Abstract

Low‐dielectric constant (low‐ k ) material is critical for advanced FinFET technology parasitic capacitance reduction to enable low‐power and high‐performance applications. Silicon Oxycarbonnitride (SiOCN) is one of the most promising low‐ k materials for FinFET gate sidewall spacer. The k value of SiOCN can be controlled in the range of 4.1–5.2 by modifying the chemical contents during the deposition process. However, the integration of SiOCN with k value lower than 5.2 for advanced FinFET technology faces substantial challenges associated with the material damage from subsequent manufacturing processes.

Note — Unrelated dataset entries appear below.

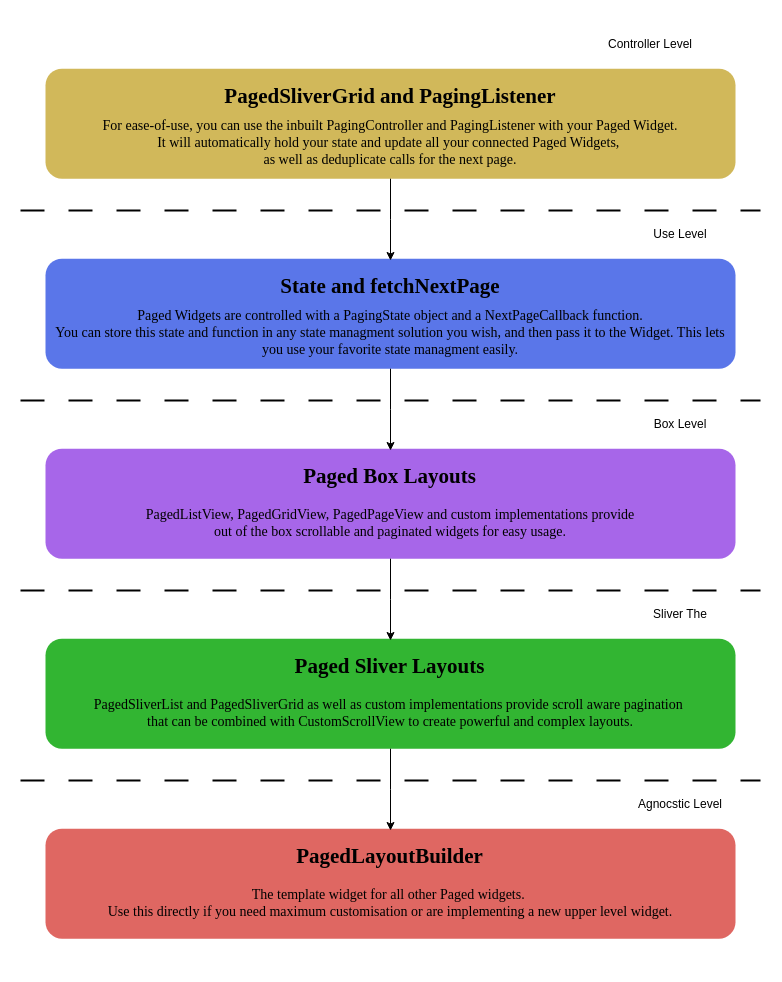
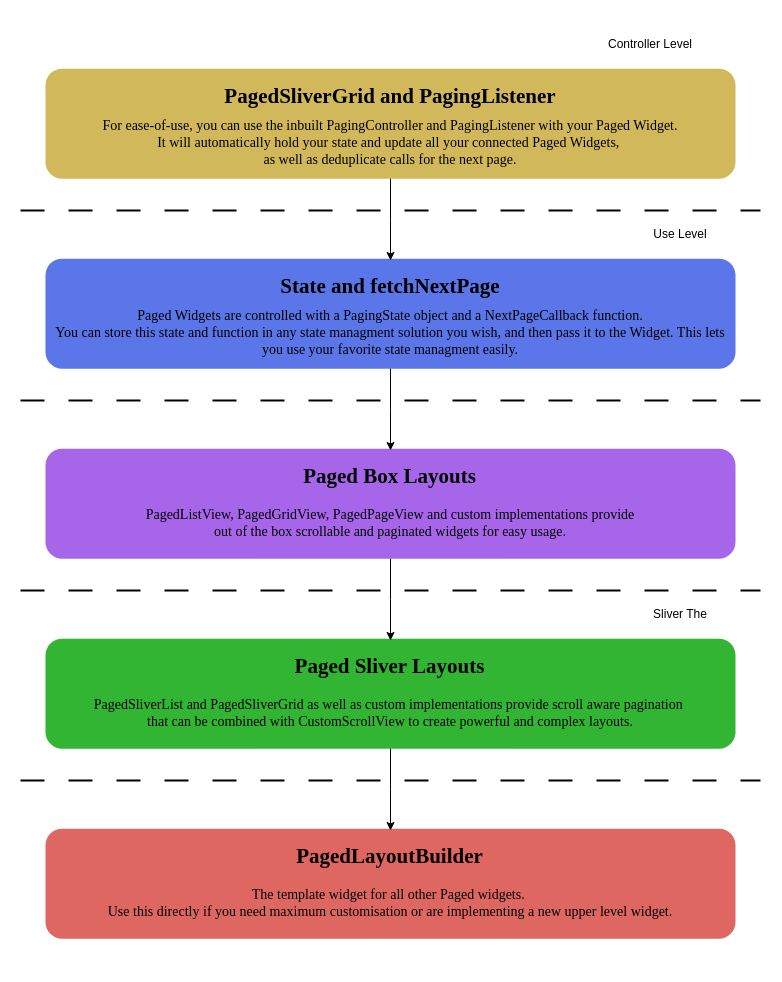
  <mxCell id="0" />
  <mxCell id="1" parent="0" />
  <mxCell id="2" value="" style="group;fillColor=#FFFFFF;rounded=1;arcSize=2;container=0;" parent="1" vertex="1" connectable="0"><mxGeometry x="20" y="20" width="740" height="940" as="geometry" /></mxCell>
  <mxCell id="3" value="" style="group;fillColor=#DF6762;strokeColor=none;gradientColor=none;rounded=1;" parent="1" vertex="1" connectable="0"><mxGeometry x="45" y="828.2" width="690" height="110" as="geometry" /></mxCell>
  <mxCell id="4" value="PagedLayoutBuilder" style="text;html=1;align=center;verticalAlign=middle;whiteSpace=wrap;rounded=0;fontSize=21;fontStyle=1;fontFamily=Tahoma;" parent="3" vertex="1"><mxGeometry x="230.46" y="11" width="229.088" height="33" as="geometry" /></mxCell>
  <mxCell id="5" value="&lt;div&gt;The template widget for all other Paged widgets.&amp;nbsp;&lt;/div&gt;&lt;div&gt;Use this directly if you need maximum customisation or are implementing a new upper level widget.&lt;/div&gt;" style="text;html=1;align=center;verticalAlign=middle;whiteSpace=wrap;rounded=0;fontSize=14;labelPosition=center;verticalLabelPosition=middle;fontFamily=Tahoma;" parent="3" vertex="1"><mxGeometry y="40" width="690" height="70" as="geometry" /></mxCell>
  <mxCell id="6" value="" style="endArrow=none;dashed=1;html=1;dashPattern=12 12;strokeWidth=2;rounded=0;" parent="1" edge="1"><mxGeometry width="50" height="50" relative="1" as="geometry"><mxPoint x="20" y="780" as="sourcePoint" /><mxPoint x="760" y="780" as="targetPoint" /></mxGeometry></mxCell>
- <mxCell id="7" value="Agnocstic Level" style="text;html=1;align=center;verticalAlign=middle;whiteSpace=wrap;rounded=0;" parent="1" vertex="1"><mxGeometry x="625" y="790" width="110" height="28.2" as="geometry" /></mxCell>
  <mxCell id="8" value="" style="group;fillColor=light-dark(#32B532,#32B532);strokeColor=none;gradientColor=none;rounded=1;" vertex="1" connectable="0" parent="1"><mxGeometry x="45" y="638.2" width="690" height="110" as="geometry" /></mxCell>
  <mxCell id="9" value="Paged Sliver Layouts" style="text;html=1;align=center;verticalAlign=middle;whiteSpace=wrap;rounded=0;fontSize=21;fontStyle=1;fontFamily=Tahoma;" vertex="1" parent="8"><mxGeometry x="230.46" y="11" width="229.088" height="33" as="geometry" /></mxCell>
  <mxCell id="10" style="edgeStyle=orthogonalEdgeStyle;rounded=0;orthogonalLoop=1;jettySize=auto;html=1;" edge="1" parent="8" source="11"><mxGeometry relative="1" as="geometry"><mxPoint x="345" y="191.8" as="targetPoint" /></mxGeometry></mxCell>
  <mxCell id="11" value="&lt;div&gt;PagedSliverList and PagedSliverGrid as well as custom implementations provide scroll aware pagination&amp;nbsp;&lt;/div&gt;&lt;div&gt;that can be combined with CustomScrollView to create powerful and complex layouts.&lt;/div&gt;" style="text;html=1;align=center;verticalAlign=middle;whiteSpace=wrap;rounded=0;fontSize=14;labelPosition=center;verticalLabelPosition=middle;fontFamily=Tahoma;" vertex="1" parent="8"><mxGeometry y="40" width="690" height="70" as="geometry" /></mxCell>
  <mxCell id="12" value="" style="endArrow=none;dashed=1;html=1;dashPattern=12 12;strokeWidth=2;rounded=0;" edge="1" parent="1"><mxGeometry width="50" height="50" relative="1" as="geometry"><mxPoint x="20" y="590" as="sourcePoint" /><mxPoint x="760" y="590" as="targetPoint" /></mxGeometry></mxCell>
  <mxCell id="13" value="Sliver The" style="text;html=1;align=center;verticalAlign=middle;whiteSpace=wrap;rounded=0;" vertex="1" parent="1"><mxGeometry x="625" y="600" width="110" height="28.2" as="geometry" /></mxCell>
  <mxCell id="14" value="" style="group;fillColor=light-dark(#A766E9,#A766E9);strokeColor=none;gradientColor=none;rounded=1;" vertex="1" connectable="0" parent="1"><mxGeometry x="45" y="448.2" width="690" height="110" as="geometry" /></mxCell>
  <mxCell id="15" value="Paged Box Layouts" style="text;html=1;align=center;verticalAlign=middle;whiteSpace=wrap;rounded=0;fontSize=21;fontStyle=1;fontFamily=Tahoma;" vertex="1" parent="14"><mxGeometry x="230.46" y="11" width="229.088" height="33" as="geometry" /></mxCell>
  <mxCell id="16" style="edgeStyle=orthogonalEdgeStyle;rounded=0;orthogonalLoop=1;jettySize=auto;html=1;" edge="1" parent="14" source="17"><mxGeometry relative="1" as="geometry"><mxPoint x="345" y="191.8" as="targetPoint" /></mxGeometry></mxCell>
  <mxCell id="17" value="&lt;div&gt;PagedListView, PagedGridView, PagedPageView and custom implementations provide&lt;/div&gt;&lt;div&gt;out of the box scrollable and paginated widgets for easy usage.&lt;br&gt;&lt;/div&gt;" style="text;html=1;align=center;verticalAlign=middle;whiteSpace=wrap;rounded=0;fontSize=14;labelPosition=center;verticalLabelPosition=middle;fontFamily=Tahoma;" vertex="1" parent="14"><mxGeometry y="40" width="690" height="70" as="geometry" /></mxCell>
  <mxCell id="18" value="" style="endArrow=none;dashed=1;html=1;dashPattern=12 12;strokeWidth=2;rounded=0;" edge="1" parent="1"><mxGeometry width="50" height="50" relative="1" as="geometry"><mxPoint x="20" y="400" as="sourcePoint" /><mxPoint x="760" y="400" as="targetPoint" /></mxGeometry></mxCell>
- <mxCell id="19" value="Box Level" style="text;html=1;align=center;verticalAlign=middle;whiteSpace=wrap;rounded=0;" vertex="1" parent="1"><mxGeometry x="625" y="410" width="110" height="28.2" as="geometry" /></mxCell>
  <mxCell id="20" value="" style="group;fillColor=light-dark(#5A76E9,#5A76E9);strokeColor=none;gradientColor=none;rounded=1;" vertex="1" connectable="0" parent="1"><mxGeometry x="45" y="258.2" width="690" height="110" as="geometry" /></mxCell>
  <mxCell id="21" value="State and fetchNextPage" style="text;html=1;align=center;verticalAlign=middle;whiteSpace=wrap;rounded=0;fontSize=21;fontStyle=1;fontFamily=Tahoma;" vertex="1" parent="20"><mxGeometry x="130" y="11" width="430" height="33" as="geometry" /></mxCell>
  <mxCell id="22" style="edgeStyle=orthogonalEdgeStyle;rounded=0;orthogonalLoop=1;jettySize=auto;html=1;" edge="1" parent="20" source="23"><mxGeometry relative="1" as="geometry"><mxPoint x="345" y="191.8" as="targetPoint" /></mxGeometry></mxCell>
  <mxCell id="23" value="&lt;div&gt;Paged Widgets are controlled with a PagingState object and a NextPageCallback function.&lt;/div&gt;&lt;div&gt;You can store this state and function in any state managment solution you wish, and then pass it to the Widget. This lets you use your favorite state managment easily.&lt;br&gt;&lt;/div&gt;" style="text;html=1;align=center;verticalAlign=middle;whiteSpace=wrap;rounded=0;fontSize=14;labelPosition=center;verticalLabelPosition=middle;fontFamily=Tahoma;" vertex="1" parent="20"><mxGeometry y="40" width="690" height="70" as="geometry" /></mxCell>
  <mxCell id="24" value="" style="endArrow=none;dashed=1;html=1;dashPattern=12 12;strokeWidth=2;rounded=0;" edge="1" parent="1"><mxGeometry width="50" height="50" relative="1" as="geometry"><mxPoint x="20" y="210" as="sourcePoint" /><mxPoint x="760" y="210" as="targetPoint" /></mxGeometry></mxCell>
  <mxCell id="25" value="Use Level" style="text;html=1;align=center;verticalAlign=middle;whiteSpace=wrap;rounded=0;" vertex="1" parent="1"><mxGeometry x="625" y="220" width="110" height="28.2" as="geometry" /></mxCell>
  <mxCell id="26" value="" style="group;fillColor=light-dark(#D1B85A,#D1B85A);strokeColor=none;gradientColor=none;rounded=1;" vertex="1" connectable="0" parent="1"><mxGeometry x="45" y="68.2" width="690" height="110" as="geometry" /></mxCell>
  <mxCell id="27" value="PagedSliverGrid and PagingListener" style="text;html=1;align=center;verticalAlign=middle;whiteSpace=wrap;rounded=0;fontSize=21;fontStyle=1;fontFamily=Tahoma;" vertex="1" parent="26"><mxGeometry x="130" y="11" width="430" height="33" as="geometry" /></mxCell>
  <mxCell id="28" style="edgeStyle=orthogonalEdgeStyle;rounded=0;orthogonalLoop=1;jettySize=auto;html=1;" edge="1" parent="26" source="29"><mxGeometry relative="1" as="geometry"><mxPoint x="345" y="191.8" as="targetPoint" /></mxGeometry></mxCell>
  <mxCell id="29" value="&lt;div&gt;For ease-of-use, you can use the inbuilt PagingController and PagingListener with your Paged Widget.&lt;/div&gt;&lt;div&gt;It will automatically hold your state and update all your connected Paged Widgets,&amp;nbsp;&lt;/div&gt;&lt;div&gt;as well as deduplicate calls for the next page.&lt;br&gt;&lt;/div&gt;" style="text;html=1;align=center;verticalAlign=middle;whiteSpace=wrap;rounded=0;fontSize=14;labelPosition=center;verticalLabelPosition=middle;fontFamily=Tahoma;" vertex="1" parent="26"><mxGeometry y="40" width="690" height="70" as="geometry" /></mxCell>
  <mxCell id="30" value="Controller Level" style="text;html=1;align=center;verticalAlign=middle;whiteSpace=wrap;rounded=0;" vertex="1" parent="1"><mxGeometry x="595" y="30" width="110" height="28.2" as="geometry" /></mxCell>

Here, the authors demonstrate a hybrid low‐ k spacer scheme on a fully integrated 7 nm FinFET technology platform, in which SiOCN with k value of 4.5 was successfully integrated along the sidewalls of the gate electrode as spacer while retaining the structural integrity and dielectric properties. Device characterisation on the hybrid low‐ k spacer scheme ( k = 4.5) demonstrated 12/11% reduction in P/NFET overlap capacitance ( C OV ) and 3% reduction in ring oscillator effective capacitance ( C EFF ) in comparison to the baseline reference using SiOCN with k value of 5.2 as spacer. Furthermore, reliability characterisation confirmed the dielectric breakdown voltage ( V BD ) and leakage current ( I LKG ) of the hybrid low‐ k spacer ( k = 4.5) were comparable to the baseline reference ( k = 5.2), meeting the technology requirements.